I love it. I love it. I fell victim to these distractions just a few weeks ago, I remember I had something blocked out on my calendar. So that was a good first step that I was supposed to accomplish. And during that time, I got a message from I can't even remember who it was it was a direct message on teams or something. And I thought all this might be important. I'll just respond to this real quickly. And so I did that. And then as I did that, I think I glanced at my email. I saw a couple of emails in there. Well, I'll just, I'll respond to these right. And then and then someone called me and I was like oh well this is an important customer. I bet, I bet I answered the phone and so I did and ended up being a half an hour conversation. All of a sudden I had lost an hour

Matthew Gaddy:

Right.

Aaron Moncur:

And I did not accomplish what I set out to accomplish that morning, because I hadn't shut down all those things, right? I think that we're just not strong enough to avoid the temptation when we see little dings and notifications from, Teams message or email or someone calling us. And so I've, for myself anyway, I know I'm not strong enough to overcome those temptations. If I don't shut all those things down, chances are, I'm probably going to look at something. So if I, if I really need to get something done, I just have to shut it all down.

Matthew Gaddy:

Yeah. So two, two really quick things about that. One, there was a study that I forgot who did it, I will find it for your listeners, there's a study done in front, if you put your cell phone six feet away, the chances that you actually go and get to it dropped by 80%, you put your phone one six feet away, because you have to get up and move and your body is lazy. And you're just like, I'm not, it doesn't exist anymore. So the second thing is that you It means that technology is working, right? We have all these people that work on some of these neural triggers these neural pathways, these things that we really don't even understand or have a cognizant awareness of saying, hey, if I use this color, this color intrigues the human brain better than this one. So it's not all your fault, it means that the system works, it means that the program works. So the best way to do it is just to avoid it altogether. That's why putting it turning all your notifications off on your phone when you first get it. So you have to physically go check your phone, things like that, who can really help you to avoid that problem by never experiencing that problem in the first place.

Aaron Moncur:

Great, great advice. And that will help you focus very deeply. Which leads me to my next question. Can you talk a little bit about deep work? What is deep work? And why don't we what why should we care about it.

[Data]:
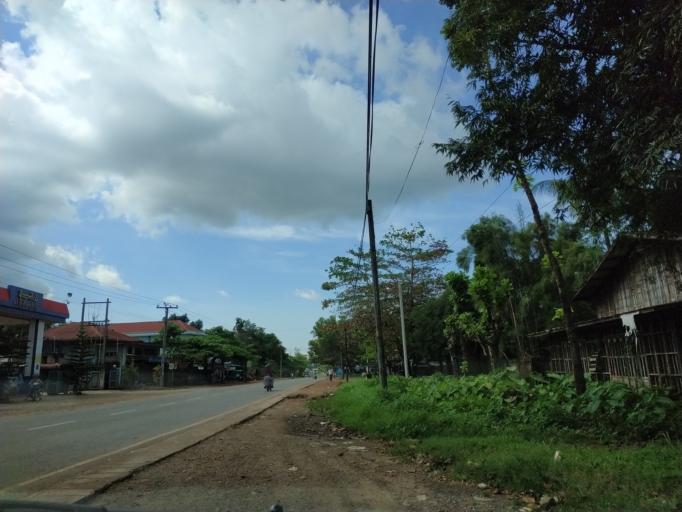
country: MM
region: Mon
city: Kyaikkami
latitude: 15.9520
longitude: 97.7305
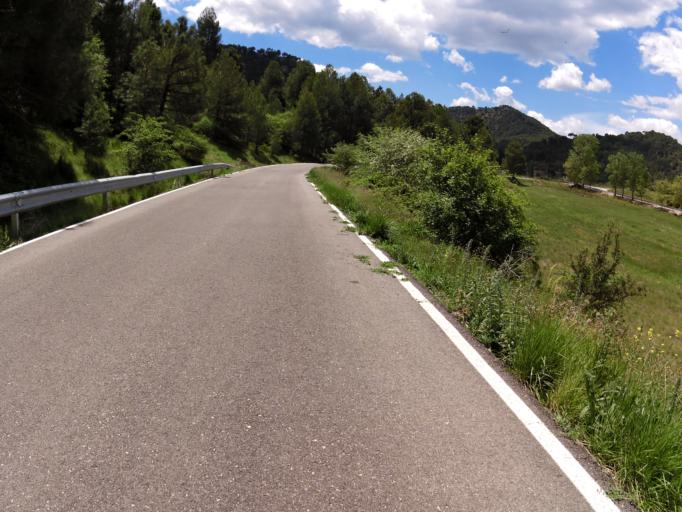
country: ES
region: Castille-La Mancha
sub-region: Provincia de Albacete
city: Paterna del Madera
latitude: 38.5694
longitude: -2.3845
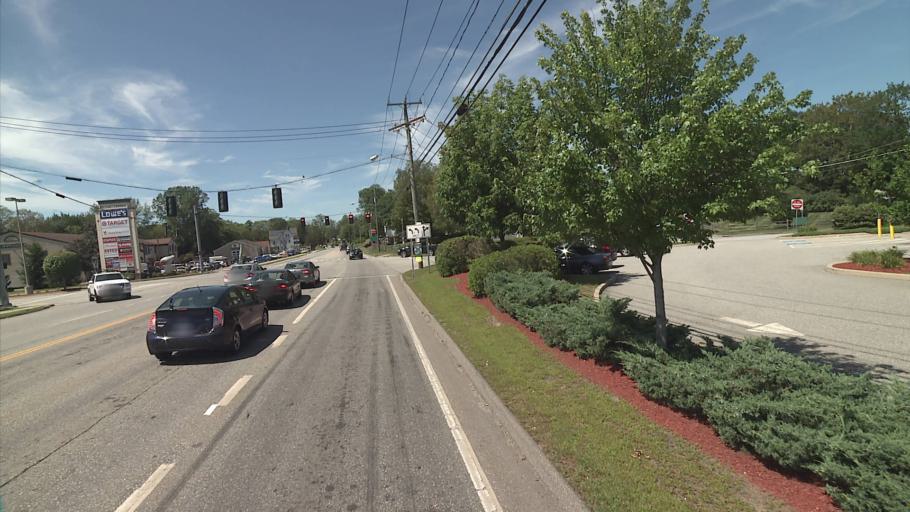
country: US
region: Connecticut
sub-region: Windham County
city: Killingly Center
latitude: 41.8440
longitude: -71.8817
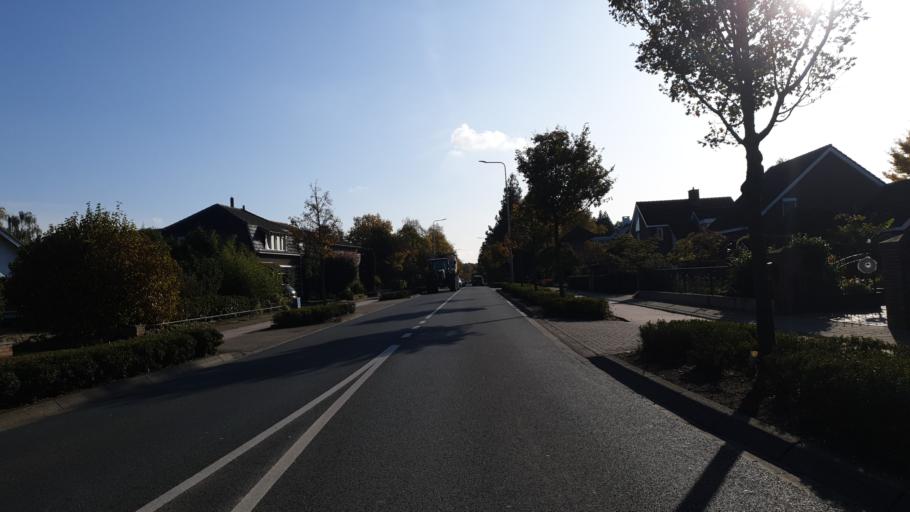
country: NL
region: Limburg
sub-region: Gemeente Venlo
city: Venlo
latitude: 51.4125
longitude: 6.1657
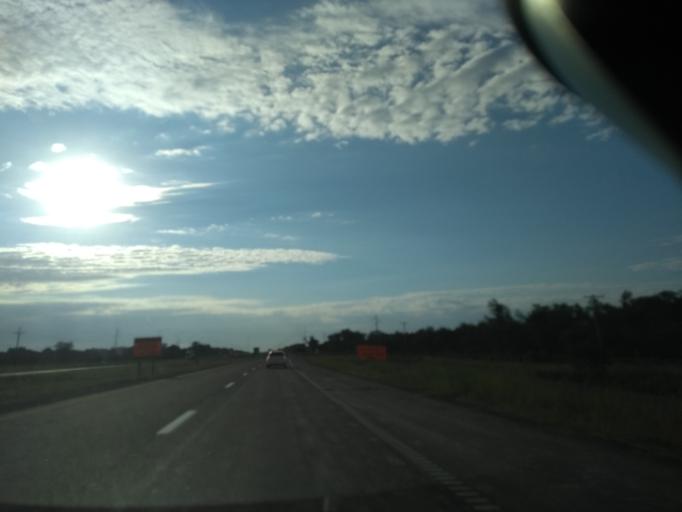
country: AR
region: Chaco
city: Puerto Tirol
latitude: -27.2726
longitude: -59.1416
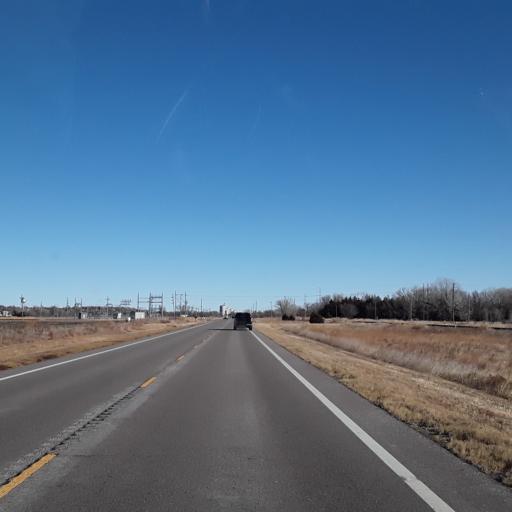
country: US
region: Kansas
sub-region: Pawnee County
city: Larned
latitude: 38.1574
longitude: -99.1252
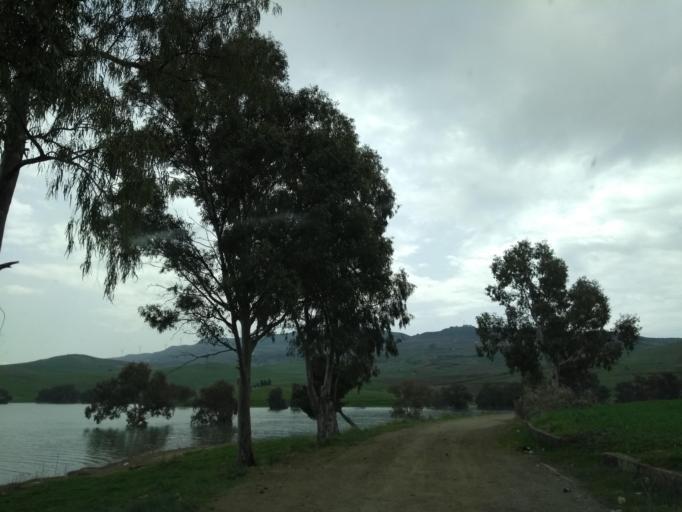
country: IT
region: Sicily
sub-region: Palermo
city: Partinico
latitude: 37.9898
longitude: 13.0830
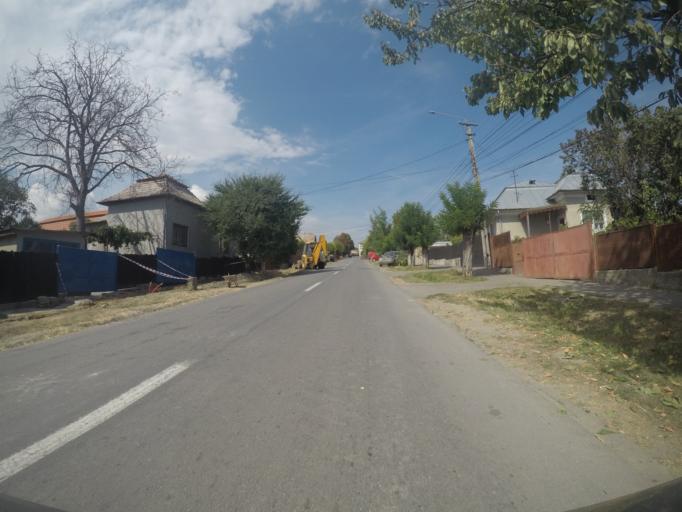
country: RO
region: Cluj
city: Turda
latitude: 46.5770
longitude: 23.7944
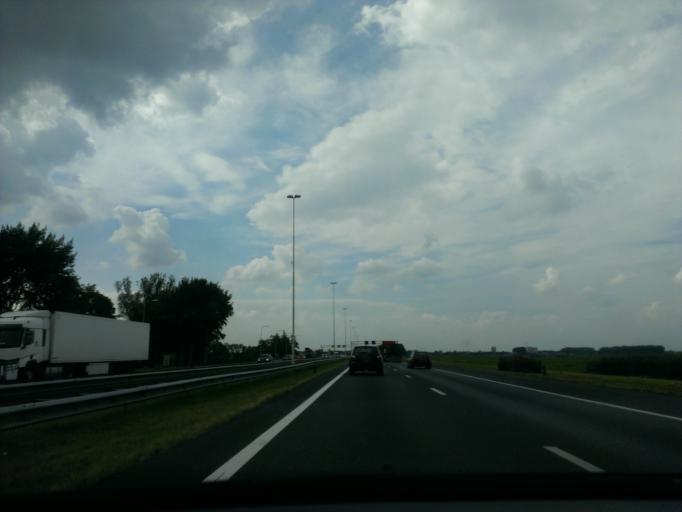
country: NL
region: Utrecht
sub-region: Gemeente Amersfoort
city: Hoogland
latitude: 52.2127
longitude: 5.3400
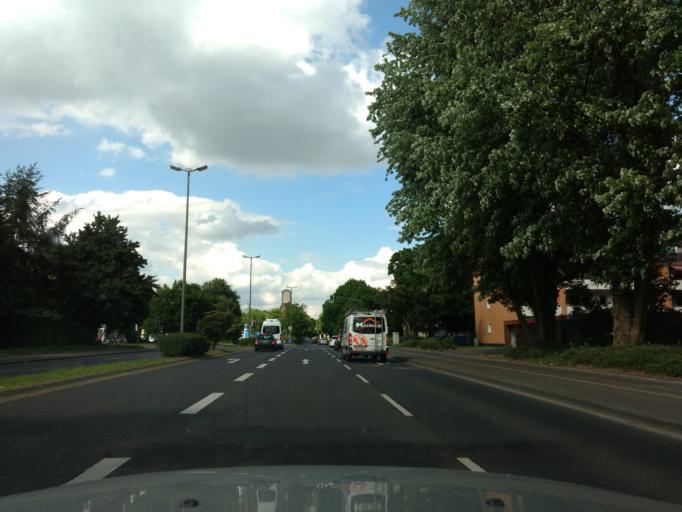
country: DE
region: North Rhine-Westphalia
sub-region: Regierungsbezirk Dusseldorf
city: Neuss
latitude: 51.2056
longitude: 6.6698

[Work instructions]: Continue the interview transcript on workplace distractions and deep work from the point where it stops.

[Output of the exercise]:
Matthew Gaddy:

So deep work is a term that was coined by Cal Newport, and the overall concept of deep work is spending time spending enough time with a particular project in order to obtain a result that cannot be done in a distracted state, there are certain problems that you will not be able to find the solution to unless you can stick with that particular problem and be fully focused on it. And that's where the real work lies. When we often, what we often fall trap into is doing shallower, which is the opposite of that. 'Oh, I can answer this email, I can do this thing, oh, I can do whatever I have to do.' In a scattered brain state, it doesn't take a lot of mental focus doesn't really take a lot of mental energy and fortitude. But the real work, the real result comes from, we're able to sit down with a problem able to stay with that particular problem, be able to be fully engrossed in that problem and work through that problem into a solution. And it's not something that we can do. If we're on our phone at the same time, it's not something we can do, if we're checking emails every five minutes while we're doing it, it's something that literally is going to require the best you have the best of you. And in order to get the best of you, you have to be in a state where your attention is not being pulled in one direction or another direction, it has to be awfully focused on whatever you're working on. The best way to think it is that a level of your focus is directly proportional to the level of your potential you're able to express in a task. So if you're want to be able to perform better and whatever task you're working on, the first thing you should do is figure out how can I increase my focus when I'm working on this? 'Won't turn you into Elon Musk, won't turn you into Steve Jobs won't turn you into Jeff Bezos. But whatever your peak is, you'll be able to reach it a whole lot better if you're in a fully focused environment. And if you're one where you're trying to do 90 million things at one time.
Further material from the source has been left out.